The popular belief was that the funds used for Belgian relief came from public charity, mostly of American origin. Not so. Though Hoover embarked on many fund-raising initiatives and made constant appeals to individuals, national groups, even Pope Benedict XV, whose Papal message to America in early December 1916 was strategically timed to coincide with Christmas gift-giving, [17] the major source of income came from official government loans organised through J.P. Morgan’s American consortium. In early 1915, Hoover had negotiated an Anglo-French-Belgian subsidy of $5,000,000 per month and in 1916 this was increased by 50% to $7,500,000 per month. [18] In 1917, The New York Times ran an article which implied that Hoover was being ‘shamed’ by the paucity of charitable funds sent from the USA, a mere $9,000,000 (under 4%) of the total $250,000,000 spent by the end of 1916, even although ‘fat profits had been made in America from the sale of supplies for Belgium.’ [19] It was a clever ploy, targeted at the American public conscience, for Hoover did not care where his funds came from. Nor do his figures make sense. In America alone, thousands of committees were formed to collect funds.  The Literary Digest alone donated over $300,000 and numerous institutions, magazines and newspapers in America ‘ gave till it hurt’. [20] We will never know the true extent of the fraud.

Once America declared war in April 1917, Hoover was able to access even greater funds from the US government, which agreed to contribute directly.  In May 1917, $75,000,000 was appropriated for his use. And the incredible fact is that these sums were credited to the French, British and Belgian Governments, but spent, as in all cases by the CRB. The money from the American Government was to be advanced in instalments of $12,500,000 per month, of which $7,500,000 was to go to Belgium and $5,000,000 to France, whether or not the afore-mentioned had asked for it. [21] These were awesome figures and the language used signalled Hoover’s primacy in deciding how funds were to be spent. His agencies decided what would be bought from suppliers all over the globe, which shipping agencies would carry the cargoes, which distributors would be employed. Fortunes were made.

Hoover was fearless in overspending other people’s money. By mid-1916 the commission’s expenditure in Belgium exceeded its income by $2,000,000 a month, [22] but Hoover knew that he would be able to source the funding for the simple reason that all of this was planned. The political will was there; it simply had to find reason. Financial muscle was never far from his centre of power. The Morgan/Rothschild axis was wrapped around the entire project; but they were not the givers, they were not donating funds; they acted as suppliers of funds … at a price. They were bankers.

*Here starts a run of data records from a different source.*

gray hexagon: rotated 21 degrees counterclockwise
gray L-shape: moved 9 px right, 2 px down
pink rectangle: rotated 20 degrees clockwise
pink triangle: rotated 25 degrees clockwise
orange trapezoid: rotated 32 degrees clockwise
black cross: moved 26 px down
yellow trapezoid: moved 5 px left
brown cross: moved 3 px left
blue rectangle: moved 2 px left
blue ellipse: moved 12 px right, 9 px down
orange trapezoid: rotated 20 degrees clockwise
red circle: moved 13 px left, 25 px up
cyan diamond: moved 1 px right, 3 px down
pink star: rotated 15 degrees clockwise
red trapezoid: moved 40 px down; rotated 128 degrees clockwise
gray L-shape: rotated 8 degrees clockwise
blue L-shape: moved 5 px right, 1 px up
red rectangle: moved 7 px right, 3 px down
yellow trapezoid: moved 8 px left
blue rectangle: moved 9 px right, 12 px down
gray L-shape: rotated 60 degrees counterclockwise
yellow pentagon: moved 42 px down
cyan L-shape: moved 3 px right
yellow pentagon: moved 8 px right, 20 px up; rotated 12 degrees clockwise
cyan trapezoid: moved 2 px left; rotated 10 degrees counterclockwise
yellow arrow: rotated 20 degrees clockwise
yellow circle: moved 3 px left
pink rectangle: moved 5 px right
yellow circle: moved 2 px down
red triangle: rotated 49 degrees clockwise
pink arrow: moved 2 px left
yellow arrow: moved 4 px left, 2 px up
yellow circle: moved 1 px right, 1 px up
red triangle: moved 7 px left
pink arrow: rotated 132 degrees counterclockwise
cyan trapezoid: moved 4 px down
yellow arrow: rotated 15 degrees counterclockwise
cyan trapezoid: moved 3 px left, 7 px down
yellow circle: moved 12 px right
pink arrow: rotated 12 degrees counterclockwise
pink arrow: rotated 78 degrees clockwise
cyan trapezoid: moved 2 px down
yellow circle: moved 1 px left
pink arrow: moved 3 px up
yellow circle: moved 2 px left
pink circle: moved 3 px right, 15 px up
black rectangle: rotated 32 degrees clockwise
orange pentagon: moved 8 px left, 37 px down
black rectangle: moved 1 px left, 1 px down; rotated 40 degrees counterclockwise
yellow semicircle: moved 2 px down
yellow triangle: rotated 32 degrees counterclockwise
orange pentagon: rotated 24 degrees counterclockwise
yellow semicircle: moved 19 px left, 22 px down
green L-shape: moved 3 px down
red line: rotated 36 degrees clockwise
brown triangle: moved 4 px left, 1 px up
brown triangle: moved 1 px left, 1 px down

[1] The Times 22 Feb. 1915.
[2] George I. Gay and H.H. Fisher, Public Relations of the Commission for Relief in Belgium, pp. 245-250, Documents 135-138.
[3] George H. Nash, The Life of Herbert Hoover, The Humanitarian, 1914-1917, pp. 86-7.
[4] Gerry Docherty and Jim Macgregor, Hidden History, The Secret Origins of the First World War. pp. 214-5.
[5] Gay and Fisher, Public Relations of the Commission, p. 245, Document 135.
[6] Ibid., p. 247, document 136.
[7] Bernhard Huldermann, Albert Ballin, p. 215.
[8] Ibid., pp. 223-228. http://www.archive.org/stream/albertballin00hulduoft/albertballin00hulduoft_djvu.txt
[9] Gay and Fisher, Public Relations of the Commission, p. 248, Document 137.
[10] See our blogs between December 10 and February 4, 2015.
[11] Gay and Fisher, Public Relations of the Commission, p. 248, Document 138.
[12] Manfried Pohl and Sabine Freitag, Handbook on the History of European Banks.
[13] Brand Whitlock, Belgium Under German Occupation, p. 214.
[14] Charles D’Ydewalle, Albert King of the Belgians, p. 147.
[15] Brand Whitlock, Belgium Under German Occupation, p. 217.
[16] Ibid., p. 215.
[17] New York Times, 21 December 1916, p.8.
[18] George H. Nash, The Life of Herbert Hoover, p.197.
[19] New York Times, 31 January 1917.
[20] John Hamill, The Strange Case of Mr Hoover Under Two Flags, pp. 322-3.
[21] New York Times, 10 May 1917.
[22] George H. Nash, The Life of Herbert Hoover, p. 196.